Why we help
Our organisation exists to combat the digital gap and associated inequalities in Germany. Below we aim to describe the problem and current situation in Germany.
Today, access to modern information and communication technologies is of great significance. Thanks to the internet, we find ourselves on the path to a modern knowledge-based society. However, this means that people without access to computers and the internet are left out. We want every person in Germany to have access to a computer and the internet, and consequently reduce the digital gap.
The phrase “digital gap” describes the fact that access to computers and internet is unequal and strongly dependent on socio-economic factors. There are strong indications that people with access to these technologies have better social and commercial opportunities. Thus combating the digital gap also means combating social inequality in our society.
This problem is also present in Germany, a developed nation. The number of private households with computers is approximately 81% (German Bureau of Statistics, 2011). 16% of those surveyed had never used a computer. According to a study by the Initiative D21, one in four people in Germany do not have access to the internet. These people who only operate “offline” require more assistance than ever: from checking whether your train is delayed to finding savings prices, internet access is key. They are excluded from the frequent discounts of online shopping. Some phone companies charge their customers for posting out a paper bill. The standard form of communication is email. More and more administrative services have increased their online presence, providing online registration services, and online applications for personal identification documents. Those who can only act offline are excluded from these opportunities and have to wait in line.
A closer look at the study, “The Digital Society” from Initiative D21, shows that the majority of those with higher education qualifications use the internet. The digital gap becomes clearer when looking at “digital outsiders”. This group typically has a higher average age (62.5 years old), less formal education, a below average household income, and high unemployment rates (73%).

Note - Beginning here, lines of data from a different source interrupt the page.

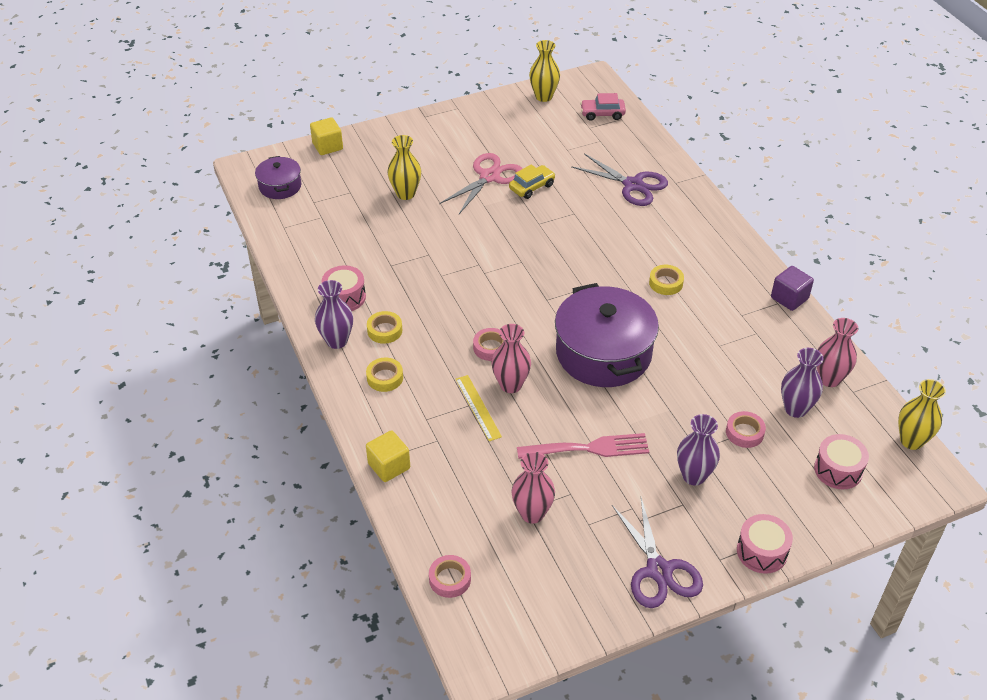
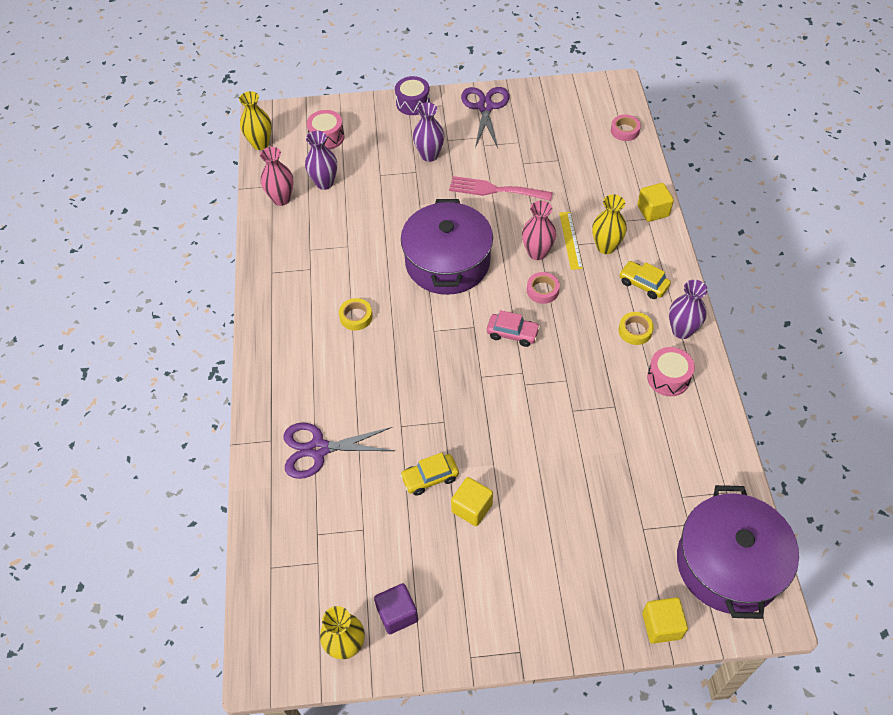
camera: 160 degrees left, 10 degrees up
purple pot [255,156,301,199] -> purple pot [677,485,799,619], size x1.97
yellow tape [366,358,403,392] -> yellow car [619,261,671,299]
yellow vase [387,135,421,200] -> yellow vase moved to [592,194,627,254]
pink scissors [439,153,522,214] -> yellow cube [451,477,493,526]
pink vase [511,452,555,524] -> none
purple scissors [571,153,668,206] -> purple scissors turned 60 degrees counterclockwise [284,423,395,479]
pink car [580,93,626,121] -> pink car moved to [487,310,540,347]
pink tape [726,411,766,448] -> none
pink drum [737,514,793,574] -> purple drum [395,76,430,115]
purple cube [771,266,814,311] -> purple cube moved to [374,583,418,634]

A central element of the digital gap in developed countries like Germany, lies in the technical hardware access to broadband internet. A German Government initiative hopes to introduce this hardware access nationwide. However, a hardware internet connection has no utility, when an end device is lacking, for reasons of lacking financial resources. We tackle digital integration here by providing people with an end device. In so doing, we hope to reduce the disadvantages these people face owing to their level of education, age or other socio-economic factors.
There are already a few initiatives wolrdwide, which seek to combat the digital gap. Projects like One Laptop per Child work to make access to the digital world possible for schoolchildren in developing countries. The Open-Source Community makes a great contribution by providing free software. Further,the free distribution of used PCs is relatively established, but these channels are confined largely to developing countries, for example, Linux4 in Africa. There is however an initiative in Germany: PC-for-Kids supports schools by supplying them with used EDV devices donated by companies.
As regards more direct and practical help, there are a few organisations such as the Humanistischen Verband Deutschland, which in conjunction with the Internet-Café for Seniors, “Weltenbummler” offers free courses for seniors multiple times a week. Here they learn about using the internet. Volunteer staff are on hand to answer their questions. Agnes e.V. offers in cooperation with the employment agency, training and other assistance with online material for applications for the unemployed. In Austria, the initiative A1 Internet for all teaches disadvantaged people how to use the Internet, strengthening their abilities to interact with new media. Other companies employ people of disadvantaged backgrounds to build up their online services, giving them an opportunity to strengthen their knowledge of computers while receiving a salaried income.
Low-income earners and those in need need to be led individually to new information and communication solutions, to narrow the digital gap in Germany.
We strongly believe that every person should have equal access to knowledge and education. To cultivate this equality effectively, reaching all levels of society, our initiative helps the people who suffer the most by this digital gap. We want to give those in need access to computers, and hope that this will help them in their everyday lives, giving them improved job opportunities and the like.